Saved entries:

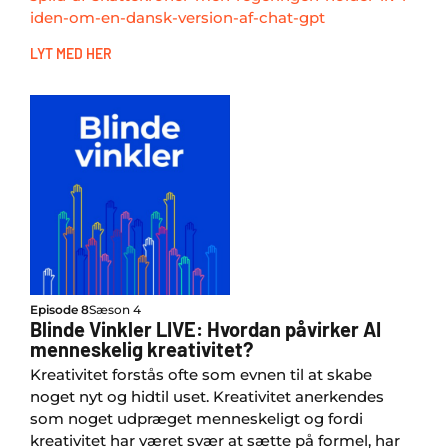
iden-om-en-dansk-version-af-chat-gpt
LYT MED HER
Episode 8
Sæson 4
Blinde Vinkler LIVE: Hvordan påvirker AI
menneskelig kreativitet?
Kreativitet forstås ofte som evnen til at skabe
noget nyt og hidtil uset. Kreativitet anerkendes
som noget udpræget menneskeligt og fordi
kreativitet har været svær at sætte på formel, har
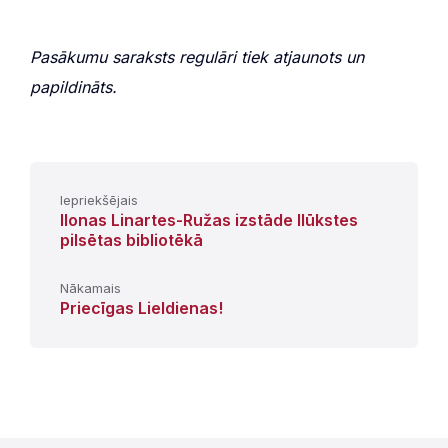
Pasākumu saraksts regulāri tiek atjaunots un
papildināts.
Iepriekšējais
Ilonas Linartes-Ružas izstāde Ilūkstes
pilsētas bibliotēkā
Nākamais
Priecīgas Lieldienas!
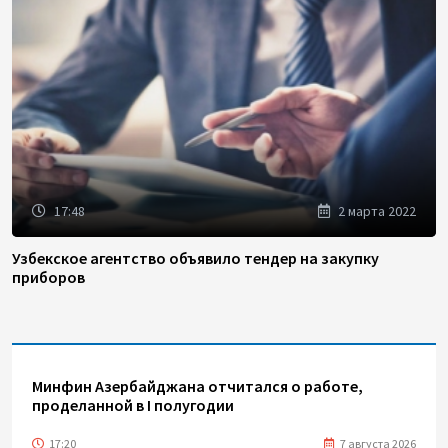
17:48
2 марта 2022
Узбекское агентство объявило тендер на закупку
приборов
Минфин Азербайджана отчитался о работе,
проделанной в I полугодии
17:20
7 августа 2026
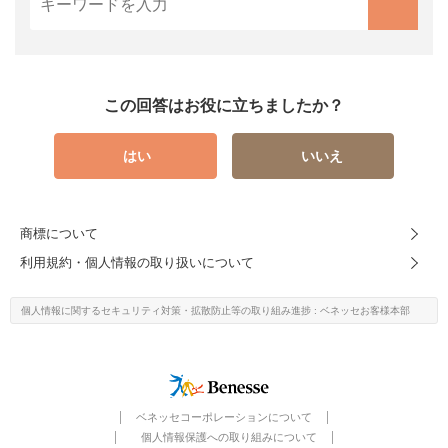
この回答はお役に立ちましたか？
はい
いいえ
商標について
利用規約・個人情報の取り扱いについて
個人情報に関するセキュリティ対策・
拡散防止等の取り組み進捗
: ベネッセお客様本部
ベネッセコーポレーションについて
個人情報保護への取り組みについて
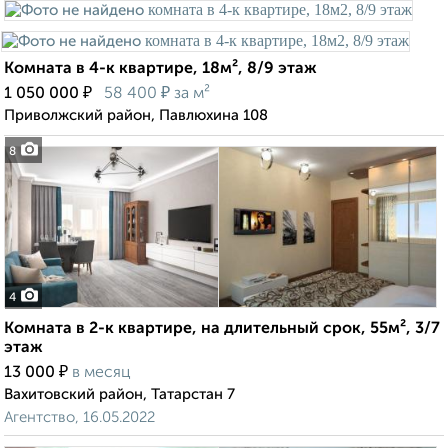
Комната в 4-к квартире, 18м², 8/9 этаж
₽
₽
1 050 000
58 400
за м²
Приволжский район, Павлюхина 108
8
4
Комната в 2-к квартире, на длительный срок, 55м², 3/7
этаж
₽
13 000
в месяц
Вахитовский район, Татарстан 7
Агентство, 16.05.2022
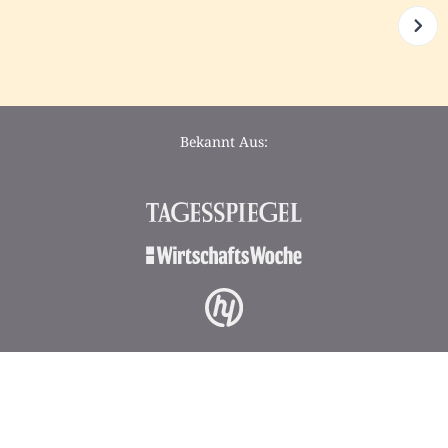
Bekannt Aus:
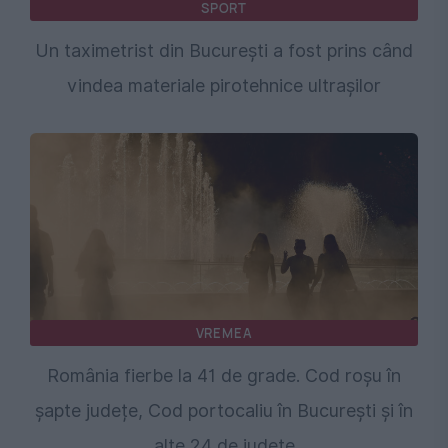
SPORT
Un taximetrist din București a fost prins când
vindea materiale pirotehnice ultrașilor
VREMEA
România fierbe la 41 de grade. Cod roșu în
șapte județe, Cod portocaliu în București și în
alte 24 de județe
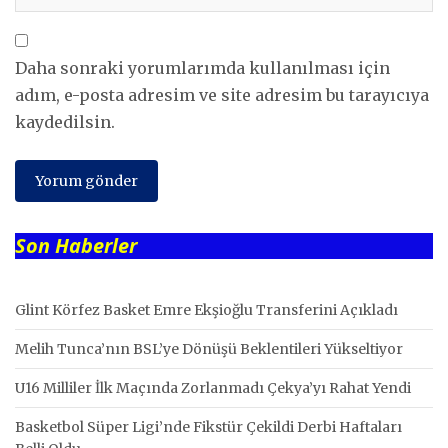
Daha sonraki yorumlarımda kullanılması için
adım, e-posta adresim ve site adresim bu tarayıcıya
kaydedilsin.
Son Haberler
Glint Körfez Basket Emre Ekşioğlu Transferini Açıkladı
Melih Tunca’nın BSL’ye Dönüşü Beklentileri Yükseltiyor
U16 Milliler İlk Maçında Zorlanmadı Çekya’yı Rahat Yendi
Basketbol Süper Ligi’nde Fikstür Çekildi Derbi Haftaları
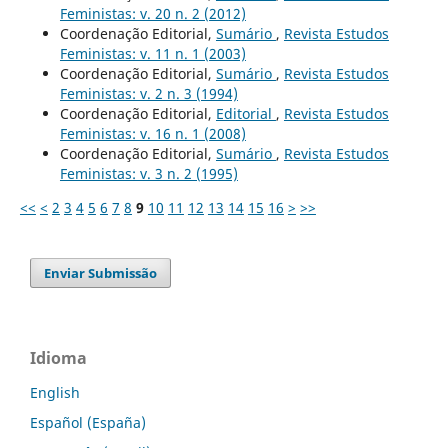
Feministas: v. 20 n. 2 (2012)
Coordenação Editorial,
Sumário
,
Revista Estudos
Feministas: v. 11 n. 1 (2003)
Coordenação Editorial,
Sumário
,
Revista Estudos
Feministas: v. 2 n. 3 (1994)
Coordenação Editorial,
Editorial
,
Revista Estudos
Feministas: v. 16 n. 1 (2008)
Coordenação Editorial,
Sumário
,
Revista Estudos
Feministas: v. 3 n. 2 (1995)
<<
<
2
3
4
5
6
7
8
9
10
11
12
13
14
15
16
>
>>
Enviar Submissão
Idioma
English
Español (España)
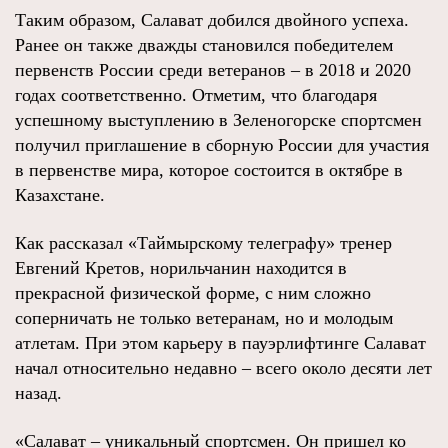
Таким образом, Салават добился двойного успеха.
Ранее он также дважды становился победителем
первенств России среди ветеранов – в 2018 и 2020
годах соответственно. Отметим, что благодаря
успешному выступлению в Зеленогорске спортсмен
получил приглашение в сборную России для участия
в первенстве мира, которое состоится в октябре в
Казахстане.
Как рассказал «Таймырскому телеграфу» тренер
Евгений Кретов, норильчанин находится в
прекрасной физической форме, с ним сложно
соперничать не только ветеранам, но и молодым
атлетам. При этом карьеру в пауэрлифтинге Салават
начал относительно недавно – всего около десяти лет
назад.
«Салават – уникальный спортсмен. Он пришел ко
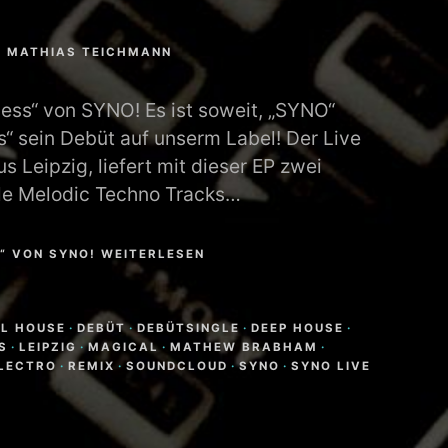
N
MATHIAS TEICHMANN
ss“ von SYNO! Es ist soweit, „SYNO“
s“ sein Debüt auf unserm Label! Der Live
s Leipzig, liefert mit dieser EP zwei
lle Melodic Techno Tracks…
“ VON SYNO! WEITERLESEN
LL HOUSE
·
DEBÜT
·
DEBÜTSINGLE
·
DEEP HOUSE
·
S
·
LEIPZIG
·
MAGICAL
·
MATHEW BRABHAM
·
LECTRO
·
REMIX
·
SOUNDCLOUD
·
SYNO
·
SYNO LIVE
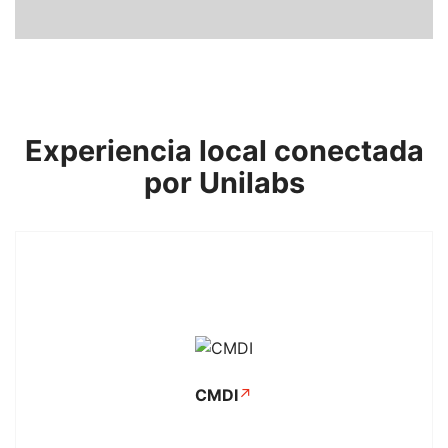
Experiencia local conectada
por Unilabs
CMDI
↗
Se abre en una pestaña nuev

WORK INSTRUCTIONS: Supply the count of lines in the entries that contain the word "SYNO", and nothing besides.

ANSWER TO THIS TASK: 4